Being the first black Secret Service agent on a U.S. President detail would seem enough to lock Abraham Bolden's place in history. But what sets him apart is the conspiracy of silence he says took place within the Secret Service-- a conspiracy he claims contributed to President Kennedy's vulnerability on that day in Dallas, 50 years ago. Bolden believes the Secret Service was in no shape to stop an assassination.
"Now, for 50 years, Chuck, for 50 years, the United States Secret Service called me a liar," said Bolden.
It wasn't that way in 1963 when President Kennedy brought Bolden from Chicago to the White House. Promoting agent Bolden to an all-white arm of the Secret Service was a bold move by the President in those heated civil rights days. But it ended on November 22, 1963.
"It was as if I had been assassinated just like John F. Kennedy. The clean Abe was dead, now you've got another Abe to deal with," said Bolden.
Bolden had complained to his superiors about earlier plots against the President--including several in Chicago-- that were mishandled by the Secret Service and the dereliction of agents assigned to protect Kennedy.
"They stayed out all night on Rush Street drinking and celebrating, one agent got so drunk they had to take him back to the hotel," said Bolden.
In 1964, as Bolden was on his way to testify before the Warren Commission, he himself was arrested on federal charges that he had solicited a bribe from counterfeiters he had helped bust. It took two trials to convict him in a reportedly weak case and he did six years in prison that Bolden has long held was a set-up and payback for his allegations against the secret service.
"I don't think any citizen of the United States of America should have to endure what I had to endure simply because I wanted to tell the truth about what was going on surrounding the protection of a president of the United States. I'm not gonna stop until I take my last breath because I swore to uphold the Constitution. I went to prison-but that was my oath and that oath binds me for the rest of my life," said Bolden.
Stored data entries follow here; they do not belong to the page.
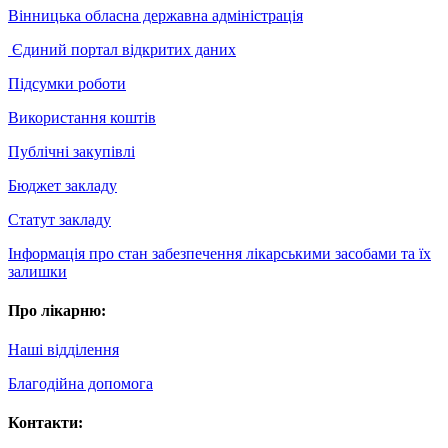
Вінницька обласна державна адміністрація
Єдиний портал відкритих даних
Підсумки роботи
Використання коштів
Публічні закупівлі
Бюджет закладу
Статут закладу
Інформація про стан забезпечення лікарськими засобами та їх
залишки
Про лікарню:
Наші відділення
Благодійна допомога
Контакти:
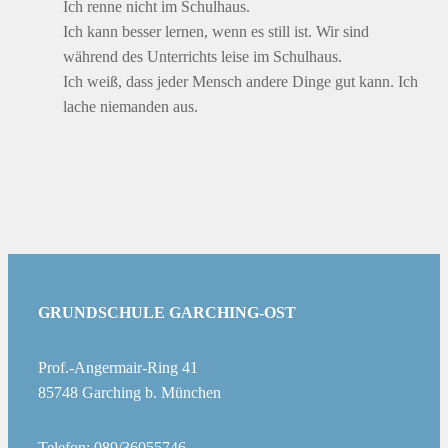
Ich renne nicht im Schulhaus.
Ich kann besser lernen, wenn es still ist. Wir sind
während des Unterrichts leise im Schulhaus.
Ich weiß, dass jeder Mensch andere Dinge gut kann. Ich
lache niemanden aus.
GRUNDSCHULE GARCHING-OST
Prof.-Angermair-Ring 41
85748 Garching b. München
Telefon: 089/36055746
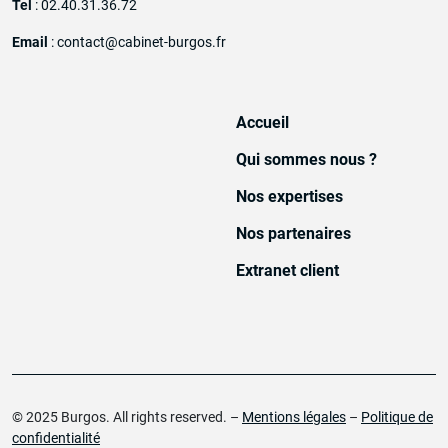
Tel
: 02.40.31.36.72
Email
: contact@cabinet-burgos.fr
Accueil
Qui sommes nous ?
Nos expertises
Nos partenaires
Extranet client
© 2025 Burgos. All rights reserved. –
Mentions légales
–
Politique de
confidentialité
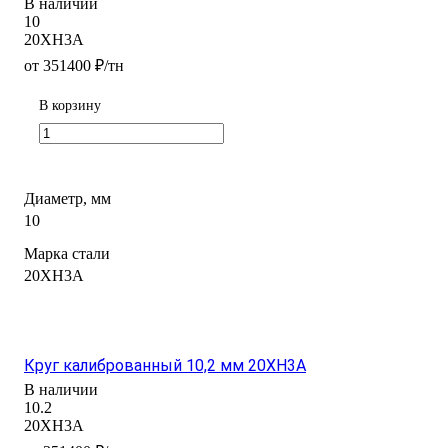
В наличии
10
20ХН3А
от 351400 ₽/тн
В корзину
Диаметр, мм
10
Марка стали
20ХН3А
Круг калиброванный 10,2 мм 20ХН3А
В наличии
10.2
20ХН3А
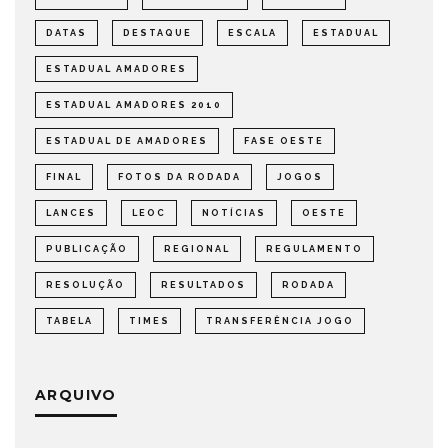
DATAS
DESTAQUE
ESCALA
ESTADUAL
ESTADUAL AMADORES
ESTADUAL AMADORES 2010
ESTADUAL DE AMADORES
FASE OESTE
FINAL
FOTOS DA RODADA
JOGOS
LANCES
LEOC
NOTÍCIAS
OESTE
PUBLICAÇÃO
REGIONAL
REGULAMENTO
RESOLUÇÃO
RESULTADOS
RODADA
TABELA
TIMES
TRANSFERÊNCIA JOGO
ARQUIVO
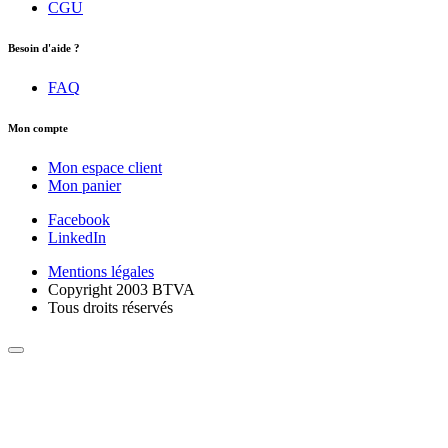
CGU
Besoin d'aide ?
FAQ
Mon compte
Mon espace client
Mon panier
Facebook
LinkedIn
Mentions légales
Copyright 2003 BTVA
Tous droits réservés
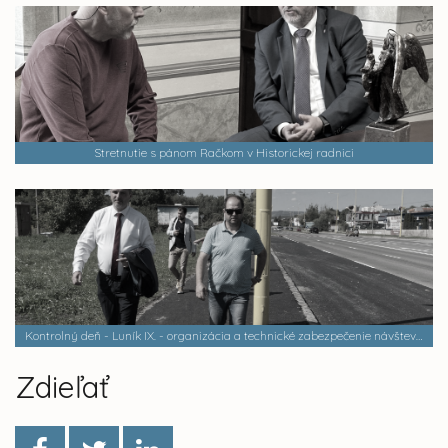
Stretnutie s pánom Račkom v Historickej radnici
Kontrolný deň - Luník IX. - organizácia a technické zabezpečenie návštevy Svätého otca Františka v košiciach
Zdieľať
The 78-year-old Bolden says he has been vindicated recently by well-publicized misconduct of Service Service agents and officials surrounding presidential trips to South America-- the same kinds of misconduct that he complained about 50 years ago. It is a culture of carousing and covering up that Bolden says continues to this day. Not all, or even the majority, but enough, he says to be a danger to those they protect.
The U.S. Secret Service has never directly replied to any of Bolden's accusations.